2.2. Experimental Feed Preparation

Hay from natural pasture was used as a basal diet. The groundnut haulms were obtained from local farmers after harvesting the grain. Groundnut haulms and maize bran were bought from the community and local market. The natural pasture hay was chopped manually to the size of 3 - 10 cm so as to improve intake by experimental sheep. Finally, the collected feed was properly dried and then stored in well-ventilated shade until the commencement of the feeding trial.

2.3. Experimental Design and Dietary Treatments

The feed ingredient used for experimental animals is presented in Table 1. The experiment was arranged using a Randomized Complete Block Design (RCBD) with four treatments and 6 replications (blocks). Each animal within a block was randomly assigned to one of the four treatment diets. Each animal was offered 300 gm DM/day of concentrate mix.

Table 1. The feed ingredients used for experimental animals.

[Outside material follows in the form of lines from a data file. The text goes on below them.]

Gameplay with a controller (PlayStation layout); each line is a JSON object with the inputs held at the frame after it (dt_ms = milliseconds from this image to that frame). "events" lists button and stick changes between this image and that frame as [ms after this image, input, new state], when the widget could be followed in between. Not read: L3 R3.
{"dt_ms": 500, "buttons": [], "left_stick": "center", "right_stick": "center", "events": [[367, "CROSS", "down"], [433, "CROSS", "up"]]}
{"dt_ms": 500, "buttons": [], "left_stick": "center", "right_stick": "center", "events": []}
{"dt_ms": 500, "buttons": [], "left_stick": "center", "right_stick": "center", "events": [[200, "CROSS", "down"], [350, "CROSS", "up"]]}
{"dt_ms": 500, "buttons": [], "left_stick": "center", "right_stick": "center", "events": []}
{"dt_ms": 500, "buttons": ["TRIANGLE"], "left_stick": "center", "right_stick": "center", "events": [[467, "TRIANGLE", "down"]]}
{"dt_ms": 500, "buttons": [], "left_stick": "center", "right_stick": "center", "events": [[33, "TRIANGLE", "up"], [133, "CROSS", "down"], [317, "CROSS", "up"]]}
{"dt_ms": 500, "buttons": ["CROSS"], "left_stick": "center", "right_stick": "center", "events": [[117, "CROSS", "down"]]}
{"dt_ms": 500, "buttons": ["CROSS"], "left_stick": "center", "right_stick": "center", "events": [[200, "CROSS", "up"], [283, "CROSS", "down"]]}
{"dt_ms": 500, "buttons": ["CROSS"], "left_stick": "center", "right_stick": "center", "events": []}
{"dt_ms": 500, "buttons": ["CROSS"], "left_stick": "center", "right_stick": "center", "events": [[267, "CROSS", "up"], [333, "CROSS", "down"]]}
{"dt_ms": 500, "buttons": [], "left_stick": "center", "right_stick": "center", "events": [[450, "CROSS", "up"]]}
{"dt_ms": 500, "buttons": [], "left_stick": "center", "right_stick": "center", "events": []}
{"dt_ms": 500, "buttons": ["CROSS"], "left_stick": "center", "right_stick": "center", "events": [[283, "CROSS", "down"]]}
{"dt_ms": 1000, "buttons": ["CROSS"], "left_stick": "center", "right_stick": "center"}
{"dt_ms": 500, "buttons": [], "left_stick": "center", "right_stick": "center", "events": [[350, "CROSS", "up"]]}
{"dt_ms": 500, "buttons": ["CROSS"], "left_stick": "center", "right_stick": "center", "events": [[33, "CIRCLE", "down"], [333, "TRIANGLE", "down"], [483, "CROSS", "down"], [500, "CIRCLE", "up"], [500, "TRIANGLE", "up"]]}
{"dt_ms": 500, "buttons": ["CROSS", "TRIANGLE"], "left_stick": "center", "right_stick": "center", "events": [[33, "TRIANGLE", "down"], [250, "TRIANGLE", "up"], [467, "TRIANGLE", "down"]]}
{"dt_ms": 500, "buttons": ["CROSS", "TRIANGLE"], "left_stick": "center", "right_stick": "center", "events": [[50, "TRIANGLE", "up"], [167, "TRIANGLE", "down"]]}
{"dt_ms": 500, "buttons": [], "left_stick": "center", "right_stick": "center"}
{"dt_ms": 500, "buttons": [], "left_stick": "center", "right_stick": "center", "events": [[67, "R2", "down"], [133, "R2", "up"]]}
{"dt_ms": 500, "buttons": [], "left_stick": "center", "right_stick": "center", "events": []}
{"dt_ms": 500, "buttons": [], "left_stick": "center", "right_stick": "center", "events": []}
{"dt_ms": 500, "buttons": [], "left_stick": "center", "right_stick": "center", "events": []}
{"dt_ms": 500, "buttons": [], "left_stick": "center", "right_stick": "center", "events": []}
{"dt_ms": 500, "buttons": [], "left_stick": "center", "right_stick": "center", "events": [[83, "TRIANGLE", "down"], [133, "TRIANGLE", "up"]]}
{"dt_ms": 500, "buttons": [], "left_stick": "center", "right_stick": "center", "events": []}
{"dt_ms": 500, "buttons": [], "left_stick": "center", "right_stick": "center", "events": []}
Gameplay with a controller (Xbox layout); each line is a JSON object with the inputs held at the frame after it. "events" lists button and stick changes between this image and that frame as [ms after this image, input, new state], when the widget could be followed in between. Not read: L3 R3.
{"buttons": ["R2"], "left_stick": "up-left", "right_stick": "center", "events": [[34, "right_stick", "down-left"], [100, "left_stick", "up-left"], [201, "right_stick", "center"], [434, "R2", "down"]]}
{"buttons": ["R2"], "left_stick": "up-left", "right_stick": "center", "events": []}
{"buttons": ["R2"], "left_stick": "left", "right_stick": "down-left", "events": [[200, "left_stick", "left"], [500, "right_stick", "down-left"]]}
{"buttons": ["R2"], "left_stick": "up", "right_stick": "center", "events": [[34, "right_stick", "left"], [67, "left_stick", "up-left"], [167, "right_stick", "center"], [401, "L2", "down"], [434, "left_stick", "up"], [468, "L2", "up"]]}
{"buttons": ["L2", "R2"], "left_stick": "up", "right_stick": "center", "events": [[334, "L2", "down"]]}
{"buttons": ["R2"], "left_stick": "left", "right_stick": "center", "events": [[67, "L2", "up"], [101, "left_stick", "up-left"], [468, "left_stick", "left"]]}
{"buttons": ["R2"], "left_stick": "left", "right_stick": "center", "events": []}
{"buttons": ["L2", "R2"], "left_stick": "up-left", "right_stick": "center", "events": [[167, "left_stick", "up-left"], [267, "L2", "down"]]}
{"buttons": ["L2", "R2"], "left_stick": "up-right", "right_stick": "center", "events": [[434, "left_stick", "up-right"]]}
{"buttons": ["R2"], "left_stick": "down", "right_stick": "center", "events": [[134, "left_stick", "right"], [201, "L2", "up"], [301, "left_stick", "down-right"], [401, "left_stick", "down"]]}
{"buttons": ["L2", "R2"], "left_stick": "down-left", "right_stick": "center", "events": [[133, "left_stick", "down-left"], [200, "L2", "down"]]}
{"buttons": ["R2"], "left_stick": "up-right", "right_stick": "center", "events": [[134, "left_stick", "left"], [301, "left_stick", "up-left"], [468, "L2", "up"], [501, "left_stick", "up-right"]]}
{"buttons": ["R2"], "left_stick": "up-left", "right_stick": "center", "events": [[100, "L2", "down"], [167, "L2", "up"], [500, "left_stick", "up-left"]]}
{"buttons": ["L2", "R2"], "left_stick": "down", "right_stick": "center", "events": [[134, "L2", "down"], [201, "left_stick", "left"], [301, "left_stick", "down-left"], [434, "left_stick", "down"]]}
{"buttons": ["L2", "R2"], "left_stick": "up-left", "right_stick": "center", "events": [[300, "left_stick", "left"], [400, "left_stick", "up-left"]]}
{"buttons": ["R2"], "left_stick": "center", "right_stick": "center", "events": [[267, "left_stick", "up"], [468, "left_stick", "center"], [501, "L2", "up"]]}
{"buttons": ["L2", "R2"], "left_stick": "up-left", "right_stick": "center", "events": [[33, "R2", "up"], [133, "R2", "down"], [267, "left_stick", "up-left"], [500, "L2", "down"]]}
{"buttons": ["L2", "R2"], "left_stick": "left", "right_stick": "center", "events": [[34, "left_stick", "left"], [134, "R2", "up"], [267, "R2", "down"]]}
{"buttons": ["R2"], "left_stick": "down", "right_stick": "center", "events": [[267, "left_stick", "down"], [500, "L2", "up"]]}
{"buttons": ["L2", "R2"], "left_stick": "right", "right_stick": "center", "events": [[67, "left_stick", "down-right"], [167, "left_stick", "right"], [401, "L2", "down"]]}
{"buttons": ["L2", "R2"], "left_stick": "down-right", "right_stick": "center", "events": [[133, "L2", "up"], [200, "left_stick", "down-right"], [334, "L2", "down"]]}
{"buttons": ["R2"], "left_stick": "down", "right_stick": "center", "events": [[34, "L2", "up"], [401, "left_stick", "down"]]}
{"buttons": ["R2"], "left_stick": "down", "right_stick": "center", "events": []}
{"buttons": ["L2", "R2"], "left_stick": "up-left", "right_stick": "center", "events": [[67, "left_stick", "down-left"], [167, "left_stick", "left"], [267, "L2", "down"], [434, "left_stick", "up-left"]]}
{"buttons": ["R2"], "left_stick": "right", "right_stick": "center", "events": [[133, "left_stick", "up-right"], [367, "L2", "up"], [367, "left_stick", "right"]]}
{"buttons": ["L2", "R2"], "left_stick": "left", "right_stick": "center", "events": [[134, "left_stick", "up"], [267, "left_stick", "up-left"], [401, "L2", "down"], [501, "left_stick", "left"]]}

2.4. Experimental Animals and Their Management

Twenty-four yearlings’ male Local sheep with milk teeth weighed 20.12 ± 0.05 kg were subjected to the experiment. The animals were ear tagged for identification purpose and all animals were drenched with broad spectrum anti-helminthes (Albendazole 300 mg) prior to the commencement of the experiment. Accordingly, sprayed with Amitraz 12.50% at Dose of 1.6 ml per 1 Liter of water against internal and external parasite and vaccinated for common diseases of the area (Peste Des Petits Ruminants PPR) prior to the commencement of the experiment.

Basal diet was offered ad libitum at a rate of 20% refusal. Groundnut haulms and maize bran was weighed and offered two times a day. The supplement feed was provided to individual sheep twice a day at equal portions at 8:00 am and 16:00 pm. Water was available ad libitum to the animals throughout the experimental period. Feeding was continued for the 90 days of recommended standard fattening time.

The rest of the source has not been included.